START Passage shown

This article is part of our AL FAAB Factor series.
Article first appeared 7/6/08
This is our weekly look at the free agents in each league. We have two goals with this article:
- Identify likely free agents and discuss their strengths and weaknesses.
- Try to estimate how much of your free agent budget you should bid on them.
One size doesn't fit all, and we could never hope to encompass all league structures, so we have to have a set of base assumptions. Those assumptions are:
- League size of 12 players (either NL or Mixed, we'll specify)
- 5x5 categories
- Each team has a $100 FAAB budget.
Matt Harrison - We originally were going to list Harrison in the Prospects section of this article, but injuries to Vicente Padilla and Eric Hurley might have opened the door for a major league promotion this week. Harrison threw a seven-inning no-hitter at the Double-A level earlier this year, but his cumulative stats are not overwhelming. He has just 55 strikeouts in 84 combined innings, with a 20:14 K:BB in 38 Triple-A innings since a recent promotion there. Harrison had some shoulder problems last year, which almost negated his inclusion in the Mark Teixeira trade last year, but ultimately they accepted him as part of the package. Don't look for an immediate contribution. Mixed: No; AL: $0.
Jeffrey Karstens - Consider this a speculative note. Darrell Rasner has scuffled in his most recent starts, and though he just got a vote of confidence from manager Joe Girardi, he's a threat to lose his spot in the rotation. Karstens is probably the leading candidate to take over in the short-term, posting a 3.71 ERA and 39:9 K:BB in 43.2 innings since returning from his groin injury. The pressure will be on Karstens to produce right away, however - he's going to have to be better than not only Rasner, but also Ian Kennedy and eventually Philip Hughes. We might be looking at the Yankees adding another pitcher via trade at some point. Kennedy is working on a rehab assignment, but is still probably a few weeks away, and arguably needs time in Triple-A still. Mixed: $0; AL: $1.
Grant Balfour - Balfour has two saves since Troy Percival went on the DL, while Dan Wheeler has just one. We talked about Wheeler last week, so we'll focus our attention on Balfour now. He once was a big-time relief prospect with the Twins, before a shoulder injury ruined his progress. He's since bounced through the Reds and Brewers before joining the Rays, who have reaped the benefits of his eventual recovery. Balfour has recovered his dominant stuff, striking out 27 batters in 17.2 innings since his callup in May. What's interesting is that even the Rays came close to missing out on him - he was designated for assignment at the end of spring training, but passed through waivers unclaimed. Mixed: $3; AL: $12.

END Passage shown
START Given information

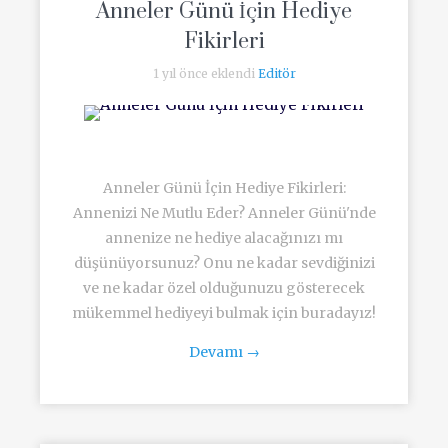
Anneler Günü İçin Hediye
Fikirleri
1 yıl önce eklendi
Editör
Anneler Günü İçin Hediye Fikirleri:
Annenizi Ne Mutlu Eder? Anneler Günü'nde
annenize ne hediye alacağınızı mı
düşünüyorsunuz? Onu ne kadar sevdiğinizi
ve ne kadar özel olduğunuzu gösterecek
mükemmel hediyeyi bulmak için buradayız!
Devamı
→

END Given information

## What you need to do
1) Decide whether each statement agrees with the FAAB article, answering yes or no and quoting the words of the article that settle it: (a) Matt Harrison threw a seven-inning no-hitter at the Triple-A level. (b) Jeffrey Karstens has a 39:9 K:BB in 43.2 innings since returning from his groin injury. (c) Grant Balfour was claimed off waivers at the end of spring training.
2) Under the base assumptions of the FAAB article, how large is each team's free agent budget?
3) Carry the FAAB article forward from its final sentence.
The records were drawn from a source other than the FAAB article.

## Solved problems
1)
(a) No: "Harrison threw a seven-inning no-hitter at the Double-A level earlier this year"
(b) Yes: "posting a 3.71 ERA and 39:9 K:BB in 43.2 innings since returning from his groin injury"
(c) No: "he was designated for assignment at the end of spring training, but passed through waivers unclaimed"

2) Each team has a $100 FAAB budget.

3)
Jerry Blevins - Blevins has 10 saves for Triple-A Sacramento, but he won't be used in that role in his time with the A's right now. He joined the organization as part of the Jason Kendall trade last year, and while he doesn't have dominant stuff, he's been able to successfully fool hitters often enough to average a strikeout per inning. If he can stick around for a while, watch his progress at his new level. Mixed: No; AL: $0.
Masahide Kobayashi - Joe Borowski has been designated for assignment, leaving the closer's job wide-open. Kobayashi had previously taken over the primary set-up duties and got the save last week when Borowski had blown an opportunity in the ninth inning against the Dodgers. He'll get the bulk of the save opportunities for now, and he's pitching reasonably well, though with a lower strikeout rate (26 strikeouts in 41 innings) than we'd like. He'll get the call over Rafael Betancourt and Rafael Perez for now. Mixed: $7; AL: $19.
Jensen Lewis- Lewis was excellent for the Indians last season, striking out 34 in 29.1 innings with a 2.14 ERA. But he had no zip on his ball for some reason at the beginning of the current season, so he was sent down to the minors save for a brief major league stint in June. He appears to have regained what he lost, with a 1.20 WHIP in 20 innings and some improved velocity, plus 18 strikeouts over that period. He's not in the hunt for closer's job for now, but with Joe Borowski gone, he has one less impediment in his way. Mixed: No; AL: $0.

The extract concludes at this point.